Maaya pointed out a three-storey building across from it, called Capsule King, which was a dense maze of gashapon machines seemingly offering every line of gashapon toys currently in circulation in Japan.
Penny gazed upon the stacked rows of machines filled with Pokémon capsule toys, the machines lined up just outside the entrance, beckoning pedestrians with enough spare change to wander in. A bright glow caught Eve’s attention, and she turned to see that they were Penny’s eyes, lit up with the shiny lights of the Capsule King sign.
“Of course we’ll go in!” Eve said, voicing Penny’s thoughts.
The girls entered the building, which blasted the loudest music they had yet to hear in Tokyo, clearly intended to ensure a steady traffic of new customers. The song playing was Serenade of Water by Men I Trust, a chilled-out downtempo tune that had likely never been played this loudly before.
The loudness would’ve successfully shortened the girls’ exploration of the building, if Penny hadn’t realised just how cheap this place was as a source of souvenirs.
“Heh heh heh,” she chuckled to herself, perhaps more loudly than she had intended due to the music.
In addition to the expected anime-themed capsules, there were also miniatures of just about everything in existence, including cars, refrigerators, TVs and packaged food items. That was how Penny found the cheapest, and thus most perfect, souvenir for Cale: a capsule toy of a Harajuku fashion victim. Penny put in her 50-yen coin and turned the chunky, clicking handle that exchanged the coin for the figure.
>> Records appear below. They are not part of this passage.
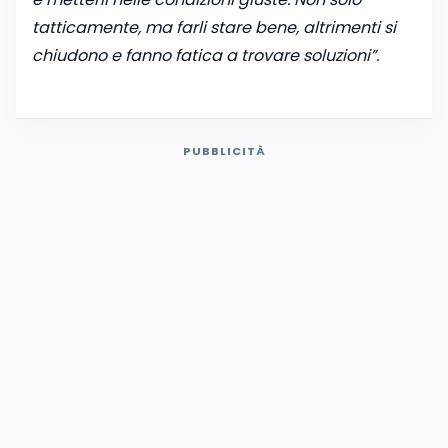
tatticamente, ma farli stare bene, altrimenti si
chiudono e fanno fatica a trovare soluzioni”.
PUBBLICITÀ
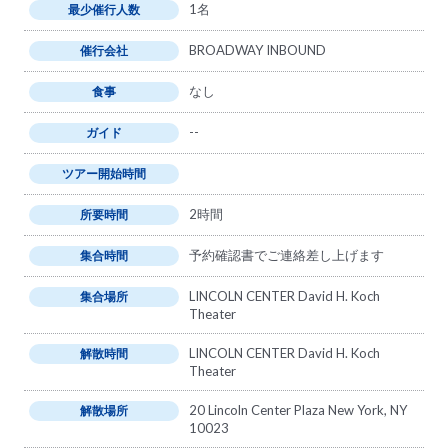
1名
最少催行人数
BROADWAY INBOUND
催行会社
なし
食事
--
ガイド
ツアー開始時間
2時間
所要時間
予約確認書でご連絡差し上げます
集合時間
LINCOLN CENTER David H. Koch
集合場所
Theater
LINCOLN CENTER David H. Koch
解散時間
Theater
20 Lincoln Center Plaza New York, NY
解散場所
10023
She peered at the figure through its transparent plastic container and was shocked to see that the toy looked just like Cale, including her startling purple eyes, albeit wearing even more over-the-top clothes than she usually wore.
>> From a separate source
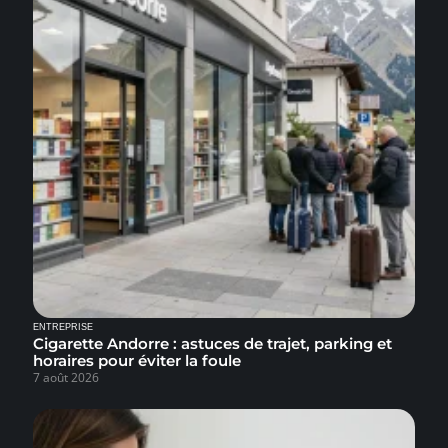
ENTREPRISE
Cigarette Andorre : astuces de trajet, parking et
horaires pour éviter la foule
7 août 2026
“Doesn’t this look like Cale?” Penny asked Eve, who looked at the toy in surprise.
“Wow, it does,” Eve agreed. “Maaya and I found a machine with toys that look like us, too.”
“What,” Penny said flatly.
She knew that Eve meant toys that looked exactly like them, and not just figures vaguely resembling them.
“It’s upstairs,” Eve said with a smile. “C’mon, I’ll show you!”
Penny followed Eve and Maaya up the brightly-lit stairs, which was in a state of constant motion, the other shoppers heading up and down much faster than they were.
The trio made their way to the window overlooking the street. Penny looked down at the colourful river of pedestrians, and then looked up, noticing for the first time that the sky was already darkening.
How could it be so late already? She squinted a bit harder, and realised the sky was covered in a thick layer of black clouds, with only the barest hint of dark blue sky past them.
“Here!” Eve called Penny over excitedly.
Eve was standing by a capsule machine and grinning at the display art, revealing a cast of toys that included Penny, her mother, Eve, Maaya, and some faceless maids.
Maaya snapped a picture as Penny and Eve looked at the toys in their tiny plastic UFOs, Eve with an upright grin and Penny with an upside-down one.
“What should we do?” Eve asked eagerly. “Should we get some?”
“I don’t want to,” Penny said, without a second thought. “Just because they’re us, doesn’t mean they’re for us.”
She then looked from the machine to her Cale toy.
“Maybe it’s creepy if I give this to Cale. I’ll just grab a fashion magazine if we see one in a store.”
“She’d love that for sure,” Eve said sweetly.
Penny put the Cale toy on top of the capsule machine so that she could be with her friends.